An inclusion or equity rider, popularized last month by Frances McDormand during her Oscar acceptance speech, is a provision added to a contract of an actor to ensure that casting and production staff meet certain levels of diversity, for example regarding the inclusion of women, people of colour, LGBT people and people with disabilities. In McDormand’s speech, the actress mentioned that the rider calls for 50% equality on film sets, but that number is not mentioned in the template for the rider, which instead calls for “state-by- state demographics to determine representational percentages”. Those behind the rider, including Stacy Smith, founder of the Annenberg Inclusion Initiative at the University of Southern California, state that it does not ‘provide for quotas’. The scheme has found favour with a handful of prominent actors and producers including Matt Damon and Ben Affleck’s Pearl Street and actor Michael B Jordan. WME has also said that it encourages its adoption.

However, when I spoke to leading UK entertainment lawyer Graham Greeene, an employment expert at international firm Reed Smith, who helped devise the BFI’s Diversity Standards and whose clients include NBC Universal, Sony and Channel4, he raised concerns about the inclusion rider’s viability in the UK.

“To date this has been proposed in the U.S. There is a different culture as well as a different legal background in the US. From a UK perspective, I have some questions about what is being proposed. But if it is something that requires a quota of some kind that would raise similar questions to those already considered in relation to some UK initiatives. You can certainly talk about targets and lawful positive action, the Equality Act provides for that, but initiatives such as the BFI’s Diversity Standards in the UK do not require selection because of a particular ethnicity or gender. A quota runs the risk of being unlawful on the basis that if someone is demonstrably treated less favourably because of their gender or ethnicity that is unlawful discrimination and that person could potentially bring a claim.

“When you look at the BFI’s Diversity Standards, they encourage you to think creatively about diversity and encourage lawful positive steps to increase talent pools. The Standards don’t tie funding specifically to figures. They talk about lawful positive action steps not positive discrimination steps.”

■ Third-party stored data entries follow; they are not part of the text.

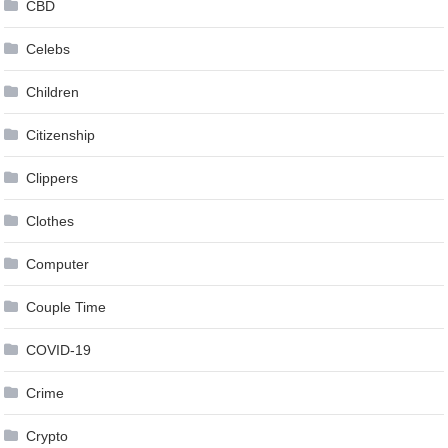
CBD
Celebs
Children
Citizenship
Clippers
Clothes
Computer
Couple Time
COVID-19
Crime
Crypto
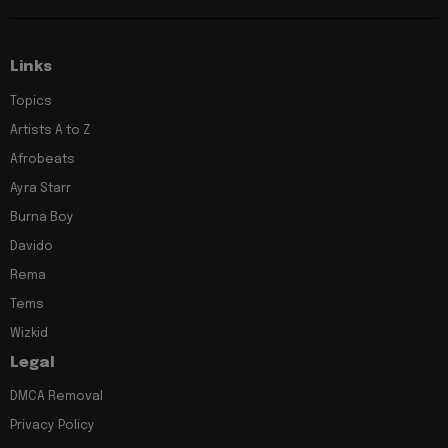
Links
Topics
Artists A to Z
Afrobeats
Ayra Starr
Burna Boy
Davido
Rema
Tems
Wizkid
Legal
DMCA Removal
Privacy Policy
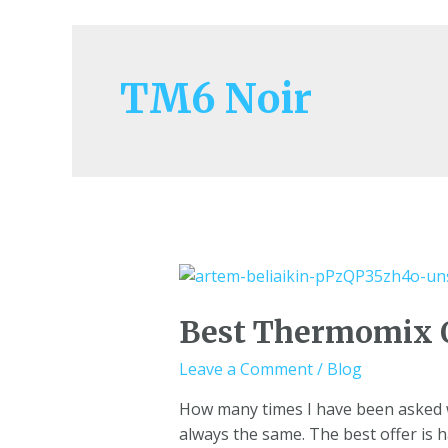
TM6 Noir
Best Thermomix 
Leave a Comment
/
Blog
How many times I have been asked wh
always the same. The best offer is 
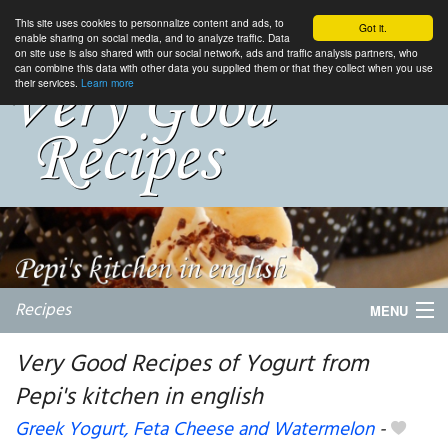
This site uses cookies to personnalize content and ads, to
Got it.
enable sharing on social media, and to analyze traffic. Data
on site use is also shared with our social network, ads and traffic analysis partners, who
can combine this data with other data you supplied them or that they collect when you use
their services.
Learn more
Recipes
MENU
Very Good Recipes of Yogurt from
Pepi's kitchen in english
My favorite blogs
Greek Yogurt, Feta Cheese and Watermelon
-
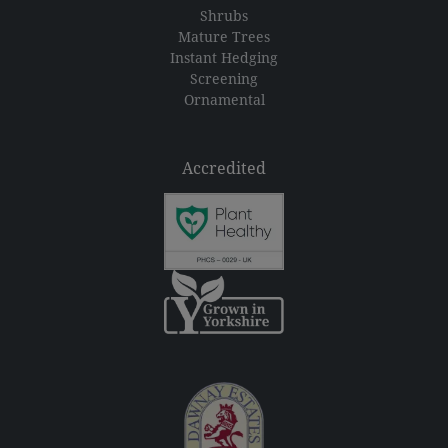
Shrubs
Mature Trees
Instant Hedging
Screening
Ornamental
Accredited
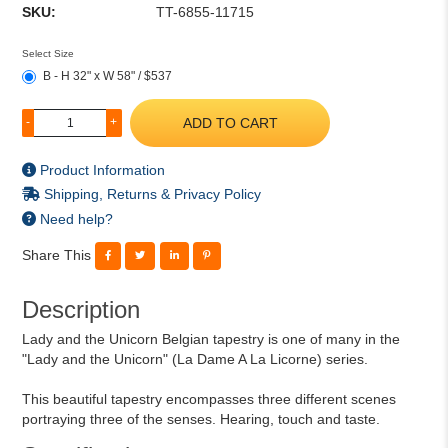
SKU:
TT-6855-11715
Select Size
B - H 32" x W 58" / $537
ADD TO CART
-
+
Product Information
Shipping, Returns & Privacy Policy
Need help?
Share This
Description
Lady and the Unicorn Belgian tapestry is one of many in the
"Lady and the Unicorn" (La Dame A La Licorne) series.
This beautiful tapestry encompasses three different scenes
portraying three of the senses. Hearing, touch and taste.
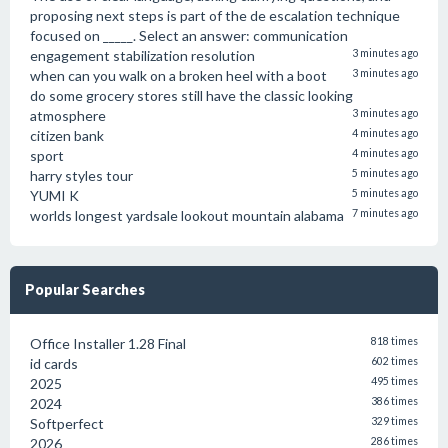
proposing next steps is part of the de escalation technique
focused on _____. Select an answer: communication
engagement stabilization resolution
3 minutes ago
when can you walk on a broken heel with a boot
3 minutes ago
do some grocery stores still have the classic looking
atmosphere
3 minutes ago
citizen bank
4 minutes ago
sport
4 minutes ago
harry styles tour
5 minutes ago
YUMI K
5 minutes ago
worlds longest yardsale lookout mountain alabama
7 minutes ago
Popular Searches
Office Installer 1.28 Final
818 times
id cards
602 times
2025
495 times
2024
386 times
Softperfect
329 times
2026
286 times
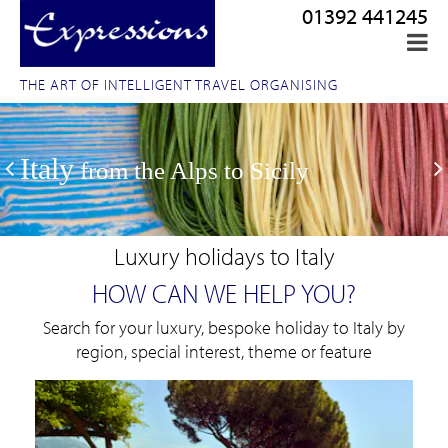
01392 441245
THE ART OF INTELLIGENT TRAVEL ORGANISING
Italy
from the Alps to Sicily
Luxury holidays to Italy
HOW CAN WE HELP YOU?
Search for your luxury, bespoke holiday to Italy by
region, special interest, theme or feature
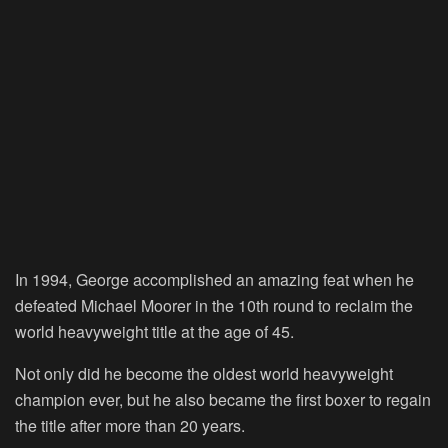
In 1994, George accomplished an amazing feat when he
defeated Michael Moorer in the 10th round to reclaim the
world heavyweight title at the age of 45.
Not only did he become the oldest world heavyweight
champion ever, but he also became the first boxer to regain
the title after more than 20 years.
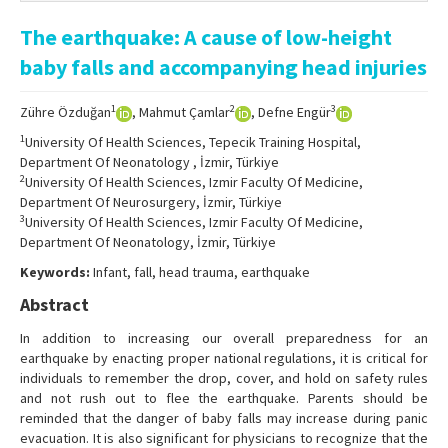
Online First
The earthquake: A cause of low-height
Archive
baby falls and accompanying head injuries
Search Articles
1
2
3
Zühre Özduğan
, Mahmut Çamlar
, Defne Engür
Contact Us
1
University Of Health Sciences, Tepecik Training Hospital,
Department Of Neonatology , İzmir, Türkiye
2
University Of Health Sciences, Izmir Faculty Of Medicine,
Department Of Neurosurgery, İzmir, Türkiye
3
University Of Health Sciences, Izmir Faculty Of Medicine,
Department Of Neonatology, İzmir, Türkiye
Keywords:
Infant, fall, head trauma, earthquake
Abstract
In addition to increasing our overall preparedness for an
earthquake by enacting proper national regulations, it is critical for
individuals to remember the drop, cover, and hold on safety rules
and not rush out to flee the earthquake. Parents should be
reminded that the danger of baby falls may increase during panic
evacuation. It is also significant for physicians to recognize that the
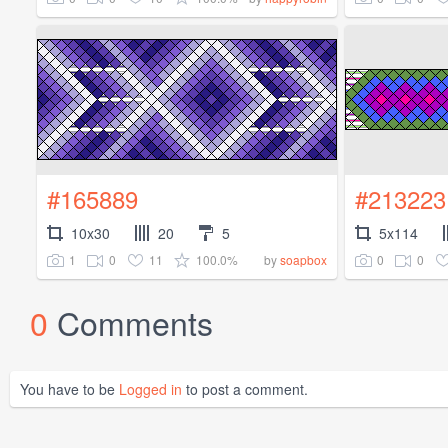
#165889
#213223
10x30
20
5
5x114
1
0
11
100.0%
0
0
by
soapbox
0
Comments
You have to be
Logged in
to post a comment.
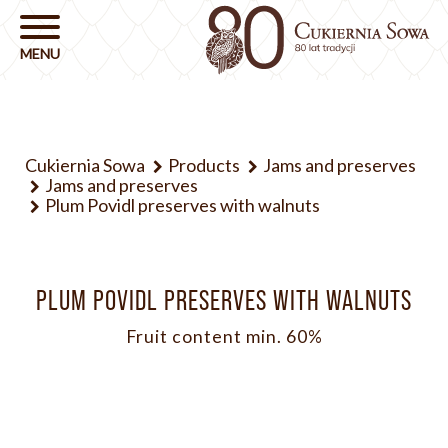
Cukiernia Sowa
Products
Jams and preserves
Jams and preserves
Plum Povidl preserves with walnuts
PLUM POVIDL PRESERVES WITH WALNUTS
Fruit content min. 60%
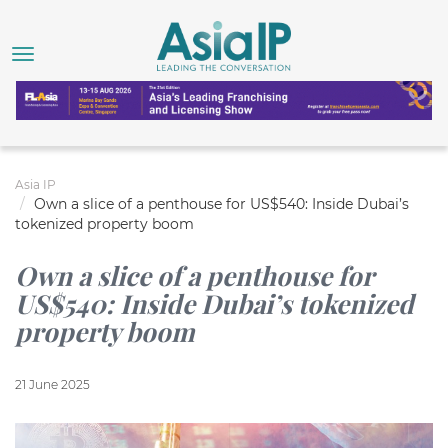
Asia IP
Own a slice of a penthouse for US$540: Inside Dubai’s
tokenized property boom
Own a slice of a penthouse for
US$540: Inside Dubai’s tokenized
property boom
21 June 2025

Last year, the BFI introduced diversity targets for its own Film Fund funding decisions including achieving a 50-50 gender balance, 20% BAME (black and minority ethnic), 9% LGBTQ and 7% disability. These targets came into effect on April 1. They are in addition to the controversial-at-the-time but now widely accepted BFI Diversity Standards which require all applicants to the BFI’s various funds to meet at least two out of four diversity criteria.